A 40-year Wall Street veteran imparts the most important lessons he has learned from swimming in the swamp of fake capitalist corruption:

The same players who were bailed out then went back to what they do best. Too big to fail is now bigger, but with one crucial difference – the concentration of toxic risk remains in fewer hands and is enabled by Washington’s pay-to-play swamp. As corporate debt hits new all-time highs, balance sheets remain riddled with accounting fraud and enforcement hits all-time lows; we will soon see who is naked and it won’t be pretty.

Last autumn, I warned investors that Germany’s economy was falling off a cliff and was either in a recession or would be very soon.
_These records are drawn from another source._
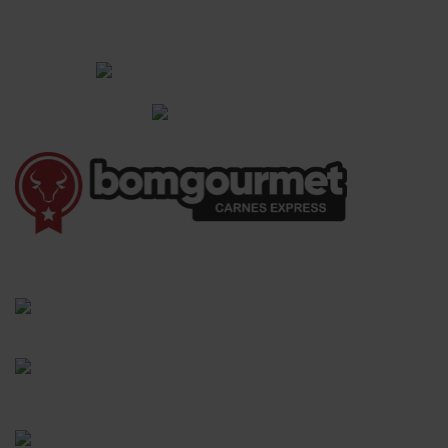
CADASTRAR
Institucional
Informações Gerais
(41) 3528-8026
vendas@bgcarnesexpress.com.br
Segunda a sábado das 8:00 às 21:00hrs
Domingos das 8:00 às 14:00hrs
Rua Saturnino Miranda , 918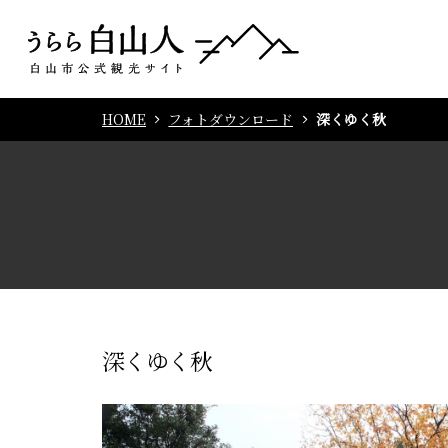
HOME
フォトダウンロード
深くゆく秋
深くゆく秋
I cautioned that Italy’s debt is a huge problem and other member states and the rest of the world are not far behind Germany. Now in March, you can expect and will need to prepare for a full-blown economic depression.
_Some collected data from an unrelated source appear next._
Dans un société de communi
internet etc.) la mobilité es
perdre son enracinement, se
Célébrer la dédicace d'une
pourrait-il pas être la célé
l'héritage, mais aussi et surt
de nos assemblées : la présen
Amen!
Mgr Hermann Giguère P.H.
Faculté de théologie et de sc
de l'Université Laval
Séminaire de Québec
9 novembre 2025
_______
Banks, politicians and governments will scapegoat Covid-19 to shift the blame for over 30 years of fiscal profligacy, loose monetary policies, fraud, and the lack of any proper regulatory enforcement away from themselves and onto anything or anyone else. Eventually, taxes will skyrocket to pay for these opaque bailouts, reckless spending policies, and record low interest rates during the past three decades.
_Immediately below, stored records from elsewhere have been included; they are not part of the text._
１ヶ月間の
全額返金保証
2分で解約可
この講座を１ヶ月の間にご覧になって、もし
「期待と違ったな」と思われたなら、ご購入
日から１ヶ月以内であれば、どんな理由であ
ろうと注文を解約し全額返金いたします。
Covid-19 presents an easy way to assign blame while forcing through “emergency legislation” allowing big government to implement 1984-style draconian social controls that will impinge and dismantle personal freedoms, liberties and democratic principles as they fleece taxpayers – again. If you think the 2008 recession and bailouts were bad, wait until you see how the greatest economic depression in history plays out.

This bubble has only begun to pop, and there are many more shoes to drop from this centipede before prices hit bottom. The downside will be significantly worse than the upside. Until leverage, valuations and corporate debt return to reasonable levels, stay clear. When these events do happen, we will see once-in-a-lifetime opportunities to create wealth. 

The two most important lessons I learned from my 40 years in international financial markets, lessons that can also be applied to politics and to life in general, are to never make any decision based on emotion or ideology and to never, ever trust the news. Today’s media are exponentially worse than they were in the 1980s and 1990s. They no longer provide news. What they provide are stories that are around 80 percent ideology and opinion,10 percent lies and spin, and 10 percent fact.

Keep your powder dry. Exploit the opportunities as they present themselves. And always, Always, ALWAYS critically examine every piece of so-called “news” with a highly skeptical eye.